Suite française
Irène Némirovsky
Denoël 2004.
Écrit dans le feu de l'Histoire, Suite française dépeint presque en direct l'Exode de juin 1940, qui brassa dans un désordre tragique des familles françaises de toute sorte, des plus huppées aux plus modestes. Avec bonheur, Irène Némirovsky traque les innombrables petites lâchetés et les fragiles élans de solidarité d'une population en déroute. Cocottes larguées par leur amant, grands bourgeois dégoûtés par la populace, blessés abandonnés dans des fermes engorgent les routes de France bombardées au hasard... Peu à peu l'ennemi prend possession d'un pays inerte et apeuré. Comme tant d'autres, le village de Bussy est alors contraint d'accueillir des troupes allemandes. Exacerbées par la présence de l'occupant, les tensions sociales et frustrations des habitants se réveillent...
Roman bouleversant, intimiste, implacable, dévoilant avec une extraordinaire lucidité l'âme de chaque Français pendant l'Occupation (enrichi de notes et de la correspondance d'Irène Némirovsky), Suite françaiseressuscite d'une plume brillante et intuitive un pan à vif de notre mémoire.
Suite française est un témoignage unique. Rare roman écrit durant la seconde guerre mondiale, il narre en direct l'exode, la peur, les tensions, l'occupation. Parfois décousu, mais toujours pertinent, ce récit nous présente plusieurs personnes prises dans les feux de l'Histoire. La plume d'Irène Némirovsky est très belle. On sent une maturité, un recul qui donne au texte un souffle unique. Lorsque l'on connaît, de plus, sa triste histoire, le texte prend davantage d'ampleur.
La première partie conte l'exode de plusieurs personnages, tous venant de milieux différents, certains sont généreux d'autres opportunistes. Cette galerie de personnages, qui est dans les premières pages déstabilisante, est très bien menée. On les rencontre, les quitte, les retrouve. Tout comme l'incertitude de la guerre, nous ne sommes jamais sûrs de revoir les personnages de ce roman dès qu'une page est tournée.
Pourtant plus classique, ma préférence va à la seconde partie : Dolce. J'ai été très émue par Lucile. Cette douce histoire, sans mièvrerie, sans envolée romanesque, est peinte avec délicatesse et retenue. J'ai aimé les passerelles qui existent entre la première et la seconde partie. Au premier abord, nous avons la sensation qu'ils s'agit de deux histoires distinctes. Même si c'est le cas dans un sens, les deux parties se répondent et se font suite. J'ai dévoré cette seconde partie jusqu'à tard en apnée dans mon lit.
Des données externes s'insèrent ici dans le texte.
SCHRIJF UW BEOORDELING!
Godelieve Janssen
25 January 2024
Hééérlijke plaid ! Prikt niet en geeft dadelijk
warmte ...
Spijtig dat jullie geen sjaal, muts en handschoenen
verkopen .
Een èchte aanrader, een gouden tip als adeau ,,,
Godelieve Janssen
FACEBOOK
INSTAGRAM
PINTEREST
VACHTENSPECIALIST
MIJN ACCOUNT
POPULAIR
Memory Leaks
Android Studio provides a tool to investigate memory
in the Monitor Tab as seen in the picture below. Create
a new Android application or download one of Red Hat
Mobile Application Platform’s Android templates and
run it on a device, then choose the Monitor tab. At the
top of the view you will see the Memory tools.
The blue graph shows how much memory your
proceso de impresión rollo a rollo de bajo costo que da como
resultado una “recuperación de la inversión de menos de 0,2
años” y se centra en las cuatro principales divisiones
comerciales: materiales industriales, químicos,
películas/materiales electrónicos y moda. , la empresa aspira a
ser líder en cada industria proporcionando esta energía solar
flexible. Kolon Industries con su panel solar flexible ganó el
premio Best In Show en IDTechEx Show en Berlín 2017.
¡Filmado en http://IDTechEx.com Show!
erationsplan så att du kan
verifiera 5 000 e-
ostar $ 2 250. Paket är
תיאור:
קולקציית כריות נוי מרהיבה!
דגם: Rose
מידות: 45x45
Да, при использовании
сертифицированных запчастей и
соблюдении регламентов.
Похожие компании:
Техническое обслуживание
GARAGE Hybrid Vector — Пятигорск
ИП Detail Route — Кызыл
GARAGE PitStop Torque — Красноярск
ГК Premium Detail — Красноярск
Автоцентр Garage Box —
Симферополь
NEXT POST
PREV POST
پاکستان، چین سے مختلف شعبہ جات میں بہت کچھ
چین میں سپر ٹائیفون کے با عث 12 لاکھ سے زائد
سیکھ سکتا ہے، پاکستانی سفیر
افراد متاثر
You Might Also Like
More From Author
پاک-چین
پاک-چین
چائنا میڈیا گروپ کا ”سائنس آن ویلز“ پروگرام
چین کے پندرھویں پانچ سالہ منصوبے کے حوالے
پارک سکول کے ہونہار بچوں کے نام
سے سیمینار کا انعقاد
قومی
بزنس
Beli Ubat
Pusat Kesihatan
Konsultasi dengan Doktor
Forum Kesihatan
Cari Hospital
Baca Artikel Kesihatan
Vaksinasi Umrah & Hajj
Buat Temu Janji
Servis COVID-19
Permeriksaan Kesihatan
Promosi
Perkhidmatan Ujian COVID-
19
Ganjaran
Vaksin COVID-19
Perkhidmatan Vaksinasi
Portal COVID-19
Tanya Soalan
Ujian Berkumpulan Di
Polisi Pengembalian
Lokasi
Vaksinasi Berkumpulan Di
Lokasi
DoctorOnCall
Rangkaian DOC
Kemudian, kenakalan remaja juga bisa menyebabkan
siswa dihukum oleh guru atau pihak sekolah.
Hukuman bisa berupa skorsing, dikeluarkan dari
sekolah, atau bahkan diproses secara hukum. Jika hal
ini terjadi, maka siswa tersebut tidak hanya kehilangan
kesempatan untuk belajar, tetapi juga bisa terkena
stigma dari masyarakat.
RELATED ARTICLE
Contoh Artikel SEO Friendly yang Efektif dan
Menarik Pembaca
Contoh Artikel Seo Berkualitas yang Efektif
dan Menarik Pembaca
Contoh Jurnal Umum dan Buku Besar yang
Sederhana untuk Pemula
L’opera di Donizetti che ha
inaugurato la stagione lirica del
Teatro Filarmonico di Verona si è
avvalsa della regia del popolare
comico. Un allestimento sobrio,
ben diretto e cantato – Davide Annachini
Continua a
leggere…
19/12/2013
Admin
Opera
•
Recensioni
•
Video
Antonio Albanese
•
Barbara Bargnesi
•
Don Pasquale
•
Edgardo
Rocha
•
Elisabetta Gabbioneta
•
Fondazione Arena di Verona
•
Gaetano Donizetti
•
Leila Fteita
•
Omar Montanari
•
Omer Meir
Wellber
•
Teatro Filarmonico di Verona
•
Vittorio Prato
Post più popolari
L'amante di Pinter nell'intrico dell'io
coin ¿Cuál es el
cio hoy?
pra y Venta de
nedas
Je reconnais qu'il m'a fallu un peu de temps avant d'entrer dans le roman. Au départ, ce fut une rude épreuve pour mon cœur qui attendait beaucoup de ce texte. J'ai finalement embarqué dans ce témoignage unique et bouleversant. Si j'ai aimé la première partie de l'oeuvre, j'ai succombé à la seconde qui est une pure merveille.
Les bottes... Ce bruit de bottes... Cela passera. L'occupation finira. Ce sera la paix, la paix bénie. La guerre et le désastre de 1940 ne seront plus qu'un souvenir, une page d'histoire, des noms de batailles et de traités que les écoliers ânonneront dans les lycées, mais moi, aussi longtemps que je vivrai, je me rappellerai ce bruit sourd et régulier des bottes martelant le plancher.Suite française, Irène Nemirovsky, Denoël.